Et puis n’est-ce pas trop tôt et contre-productif en période de relance ? C’est l’argument avancé par le parti Travailliste, mais aussi par certains économistes comme Tom Clougherty, du Center for Policies Studies qui critique une double « erreur », la hausse d’impôt sur les entreprises serait la « plus dommageable en termes de PIB par habitant. Cela mène également à une baisse des salaires et des investissements inférieurs. »  

Mais avec ces hausses d’impôt sur le revenus et les entreprises, le Royaume-Uni pourrait dégager au moins 16 Mrd £ par an ; et pour le Financial Times, dépenser plus sans envisager de hausse d’impôt aurait été comme le vœu de Saint Augustin : « Seigneur, donne-moi la chasteté, mais pas tout de suite. » 

Prudence du gouvernement britannique

Boris Johnson a pris certaines précautions politiques, puisqu’en réalité l’impôt sur le revenu n’augmente pas, c’est son seuil qui est gelé pour 3 ans et qui fait augmenter la masse des citoyens imposables ; quant à l’impôt sur les entreprises, il épargnera les PME et sera allégé pour les plus grandes par un système de défiscalisation de l'investissement ; et son augmentation effective n'interviendrait qu’en 2023, année des prochaines élections générales. 

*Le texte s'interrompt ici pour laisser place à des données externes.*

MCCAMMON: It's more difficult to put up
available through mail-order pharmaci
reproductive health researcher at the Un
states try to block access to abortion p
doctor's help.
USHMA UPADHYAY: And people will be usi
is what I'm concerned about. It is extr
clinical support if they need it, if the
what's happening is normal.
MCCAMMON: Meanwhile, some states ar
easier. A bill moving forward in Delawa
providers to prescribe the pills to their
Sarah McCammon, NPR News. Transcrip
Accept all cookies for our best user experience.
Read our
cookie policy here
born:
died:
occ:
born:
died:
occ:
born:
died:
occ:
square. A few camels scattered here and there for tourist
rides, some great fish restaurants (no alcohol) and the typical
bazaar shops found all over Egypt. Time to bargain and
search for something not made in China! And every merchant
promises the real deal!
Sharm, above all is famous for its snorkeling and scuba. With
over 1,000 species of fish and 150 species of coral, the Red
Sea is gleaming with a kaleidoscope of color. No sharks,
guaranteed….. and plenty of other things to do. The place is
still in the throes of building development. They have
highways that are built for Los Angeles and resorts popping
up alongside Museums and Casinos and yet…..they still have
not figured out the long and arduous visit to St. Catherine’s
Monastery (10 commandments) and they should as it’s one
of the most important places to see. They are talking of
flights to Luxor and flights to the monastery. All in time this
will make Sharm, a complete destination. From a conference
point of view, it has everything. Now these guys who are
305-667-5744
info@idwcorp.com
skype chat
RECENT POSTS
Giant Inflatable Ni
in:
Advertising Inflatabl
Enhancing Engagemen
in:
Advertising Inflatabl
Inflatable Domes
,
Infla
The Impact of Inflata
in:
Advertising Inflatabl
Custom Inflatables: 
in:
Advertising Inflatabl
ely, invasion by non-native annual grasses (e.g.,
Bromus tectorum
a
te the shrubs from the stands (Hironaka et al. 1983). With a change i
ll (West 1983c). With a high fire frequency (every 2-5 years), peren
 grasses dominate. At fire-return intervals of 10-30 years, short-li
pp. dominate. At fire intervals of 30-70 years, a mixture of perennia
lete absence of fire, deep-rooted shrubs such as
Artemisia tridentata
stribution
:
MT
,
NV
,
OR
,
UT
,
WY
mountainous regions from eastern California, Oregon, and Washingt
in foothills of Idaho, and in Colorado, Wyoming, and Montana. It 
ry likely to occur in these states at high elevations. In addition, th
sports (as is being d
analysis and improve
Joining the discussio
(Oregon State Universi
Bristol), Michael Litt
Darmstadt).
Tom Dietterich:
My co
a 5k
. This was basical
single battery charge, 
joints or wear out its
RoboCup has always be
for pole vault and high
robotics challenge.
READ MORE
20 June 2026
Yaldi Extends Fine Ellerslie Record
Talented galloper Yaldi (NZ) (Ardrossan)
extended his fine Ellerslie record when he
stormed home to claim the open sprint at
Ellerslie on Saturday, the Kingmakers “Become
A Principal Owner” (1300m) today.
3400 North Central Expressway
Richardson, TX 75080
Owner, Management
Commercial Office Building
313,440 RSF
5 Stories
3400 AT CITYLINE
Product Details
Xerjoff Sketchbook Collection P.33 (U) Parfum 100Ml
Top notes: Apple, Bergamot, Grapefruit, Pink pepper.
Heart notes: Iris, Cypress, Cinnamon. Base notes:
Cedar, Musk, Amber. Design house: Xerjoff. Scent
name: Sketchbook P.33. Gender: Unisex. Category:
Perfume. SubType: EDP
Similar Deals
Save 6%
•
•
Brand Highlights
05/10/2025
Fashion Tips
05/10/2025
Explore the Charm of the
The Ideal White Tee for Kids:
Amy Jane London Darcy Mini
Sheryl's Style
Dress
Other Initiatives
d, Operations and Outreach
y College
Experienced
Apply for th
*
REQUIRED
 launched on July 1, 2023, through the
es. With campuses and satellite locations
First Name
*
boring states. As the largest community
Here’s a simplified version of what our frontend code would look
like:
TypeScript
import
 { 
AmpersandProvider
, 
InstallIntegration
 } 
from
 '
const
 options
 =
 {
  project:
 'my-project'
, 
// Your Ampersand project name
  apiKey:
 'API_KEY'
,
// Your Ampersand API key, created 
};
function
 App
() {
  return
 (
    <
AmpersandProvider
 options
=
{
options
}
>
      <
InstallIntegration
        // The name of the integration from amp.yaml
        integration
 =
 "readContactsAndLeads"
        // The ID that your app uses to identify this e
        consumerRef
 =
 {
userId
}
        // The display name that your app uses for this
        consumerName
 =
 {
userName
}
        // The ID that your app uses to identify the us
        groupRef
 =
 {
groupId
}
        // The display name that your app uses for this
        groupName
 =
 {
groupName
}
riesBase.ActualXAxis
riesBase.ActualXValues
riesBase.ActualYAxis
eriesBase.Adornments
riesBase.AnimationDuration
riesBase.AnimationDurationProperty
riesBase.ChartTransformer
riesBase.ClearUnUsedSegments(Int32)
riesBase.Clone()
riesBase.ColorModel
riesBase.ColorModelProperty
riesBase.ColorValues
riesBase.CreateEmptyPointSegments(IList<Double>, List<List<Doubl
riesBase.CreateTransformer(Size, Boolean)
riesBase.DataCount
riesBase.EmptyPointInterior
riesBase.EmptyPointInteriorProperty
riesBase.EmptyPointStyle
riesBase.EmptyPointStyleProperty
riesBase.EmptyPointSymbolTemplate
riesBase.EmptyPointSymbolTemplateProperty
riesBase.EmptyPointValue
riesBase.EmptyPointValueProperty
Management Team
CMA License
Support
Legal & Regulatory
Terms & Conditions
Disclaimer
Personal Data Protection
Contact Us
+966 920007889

Le Ministre des finances Rishi Sunak prévient : « Même après la hausse d’impôt, la taille de l’Etat britannique reste inférieure à la moyenne de celle des pays européens »…

En France : quand trouver la « chasteté » budgétaire ? 

Dès le premier confinement, les propositions de hausses d'impôts se sont multipliées en France et, avec une dette à 120 % du PIB, chaque semaine en apporte de nouvelles : de Thomas Piketty jusqu’à Philippe Aghion, sans compter les politiques : impôt exceptionnel sur les gains des entreprises favorisées par le Covid, ISF temporaire, taxation de l’épargne, : c’est le printemps perpétuel de la taxation.

Quand, comment et par qui faire payer l’assainissement budgétaire ? Pour beaucoup d’économistes institutionnels interrogés par _Les Echos (_Xavier Timbeau de l'OFCE ou Olivier Blanchard qui vient de publier un rapport pour le gouvernement), taxer maintenant présenterait trop de risques d’évasion fiscale ou d’épargne ou ne serait simplement pas utile tant que la croissance permet de payer la charge de la dette. 

Pour d’autres, l’argument est aussi le calendrier : autant laisser mûrir le débat pour l'élection présidentielle de 2022 plutôt que d’en tirer des hausses d’impôts hâtives, plus politiques qu’économiques. Bruno Le Maire répète imperturbable qu’il ne le fera pas pendant son mandat.